A Lignan Extract from Myristica fragrans Houtt. Prevents Non-Alcoholic Fatty Liver Disease in Mice by Regulating the Bile Acid Metabolism and Microbes in the Gut-Liver Axis

Non-alcoholic fatty liver disease (NAFLD) is intricately linked to dysregulated hepatic lipid metabolism and gut microbiota imbalances. This study explores the potential mechanisms by which AEN, a lignan-rich extract from Myristica fragrans Houtt., alleviates NAFLD by affecting gut bacteria, bile acid metabolism, and fecal chemical composition. We demonstrate that AEN prevents weight gain, lipid accumulation, and enhances liver function in mice subjected to a high-fat diet. Utilizing a multi-omics strategy that includes microbiome analysis and metabolomics, we observed significant shifts in gut microbial composition and fecal metabolites, notably an increase in lithocholic acid, taurocholic acid, and the ratio of non-12-OH to 12-OH conjugated bile acids. These metabolic changes were accompanied by a decrease in bile acid metabolism-related enzymes, such as bile salt hydrolase, in the AEN group compared to the high-fat diet group. Moreover, AEN downregulated the farnesoid X receptor-fibroblast growth factor 15 pathway in the intestine, promoting the alternative bile acid synthesis pathway.

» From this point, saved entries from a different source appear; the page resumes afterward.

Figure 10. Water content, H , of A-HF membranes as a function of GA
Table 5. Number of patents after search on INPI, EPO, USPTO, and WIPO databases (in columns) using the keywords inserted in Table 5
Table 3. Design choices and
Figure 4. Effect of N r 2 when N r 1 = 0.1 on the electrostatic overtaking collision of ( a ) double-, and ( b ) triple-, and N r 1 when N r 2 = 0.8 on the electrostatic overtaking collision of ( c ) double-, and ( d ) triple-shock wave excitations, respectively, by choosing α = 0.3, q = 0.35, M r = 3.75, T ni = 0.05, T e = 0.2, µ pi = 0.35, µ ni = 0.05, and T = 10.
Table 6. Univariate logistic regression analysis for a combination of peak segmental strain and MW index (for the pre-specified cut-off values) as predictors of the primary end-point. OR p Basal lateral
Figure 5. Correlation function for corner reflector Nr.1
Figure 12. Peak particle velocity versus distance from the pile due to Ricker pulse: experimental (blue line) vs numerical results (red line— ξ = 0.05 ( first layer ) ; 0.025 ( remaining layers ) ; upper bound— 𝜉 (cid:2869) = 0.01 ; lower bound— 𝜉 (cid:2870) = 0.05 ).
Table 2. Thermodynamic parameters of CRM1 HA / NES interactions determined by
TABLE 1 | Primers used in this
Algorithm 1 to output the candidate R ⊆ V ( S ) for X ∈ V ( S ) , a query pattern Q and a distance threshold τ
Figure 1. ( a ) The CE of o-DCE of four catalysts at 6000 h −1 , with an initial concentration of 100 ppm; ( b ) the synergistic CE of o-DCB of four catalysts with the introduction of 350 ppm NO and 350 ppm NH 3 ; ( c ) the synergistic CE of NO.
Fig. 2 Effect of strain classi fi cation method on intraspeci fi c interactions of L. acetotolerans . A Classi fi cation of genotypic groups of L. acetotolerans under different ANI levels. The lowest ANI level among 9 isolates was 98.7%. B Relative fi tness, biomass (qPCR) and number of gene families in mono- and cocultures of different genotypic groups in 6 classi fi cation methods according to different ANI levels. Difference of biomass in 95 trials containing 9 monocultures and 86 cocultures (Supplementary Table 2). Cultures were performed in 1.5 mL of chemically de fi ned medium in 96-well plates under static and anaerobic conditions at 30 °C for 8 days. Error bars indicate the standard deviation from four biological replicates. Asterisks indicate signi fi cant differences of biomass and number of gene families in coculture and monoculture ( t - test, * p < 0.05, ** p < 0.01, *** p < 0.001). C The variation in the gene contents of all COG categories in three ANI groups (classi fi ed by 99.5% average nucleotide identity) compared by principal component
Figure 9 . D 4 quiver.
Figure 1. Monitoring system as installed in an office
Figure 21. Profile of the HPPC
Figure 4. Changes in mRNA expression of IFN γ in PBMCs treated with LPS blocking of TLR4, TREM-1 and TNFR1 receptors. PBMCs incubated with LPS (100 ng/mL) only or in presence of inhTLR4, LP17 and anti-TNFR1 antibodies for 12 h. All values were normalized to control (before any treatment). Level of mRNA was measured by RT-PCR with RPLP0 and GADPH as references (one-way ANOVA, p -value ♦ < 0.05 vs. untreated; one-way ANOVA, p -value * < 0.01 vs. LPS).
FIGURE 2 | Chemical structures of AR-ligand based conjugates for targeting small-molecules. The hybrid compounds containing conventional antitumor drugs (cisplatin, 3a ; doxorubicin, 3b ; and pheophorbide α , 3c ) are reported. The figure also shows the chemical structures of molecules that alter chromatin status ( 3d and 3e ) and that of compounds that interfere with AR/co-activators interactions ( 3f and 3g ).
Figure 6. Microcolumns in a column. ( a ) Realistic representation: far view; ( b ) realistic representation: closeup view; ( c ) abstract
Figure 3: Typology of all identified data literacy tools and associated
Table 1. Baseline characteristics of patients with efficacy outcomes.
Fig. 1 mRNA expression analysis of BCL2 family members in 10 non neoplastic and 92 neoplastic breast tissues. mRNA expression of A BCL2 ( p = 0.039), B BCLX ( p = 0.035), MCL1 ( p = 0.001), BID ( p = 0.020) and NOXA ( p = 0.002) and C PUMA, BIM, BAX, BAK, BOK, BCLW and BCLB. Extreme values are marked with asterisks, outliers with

The elucidation of the correlation between changes in the microbiome and fecal metabolites suggests that AEN modulates specific gut microbes, thereby influencing bile acid metabolism. This modulation was evident in the increased abundance of beneficial bacteria related to bile acid production, such as Parabacteroides and Bilophila, and the decreased abundance of harmful bacteria like Helicobacter and Streptococcus. Network pharmacology and GC × GC-TOF-MS suggested that licarin A and B could be key bioactive lignans in AEN. These findings underscore the potential of AEN in countering NAFLD by targeting the gut-liver axis, offering a novel therapeutic avenue for NAFLD management.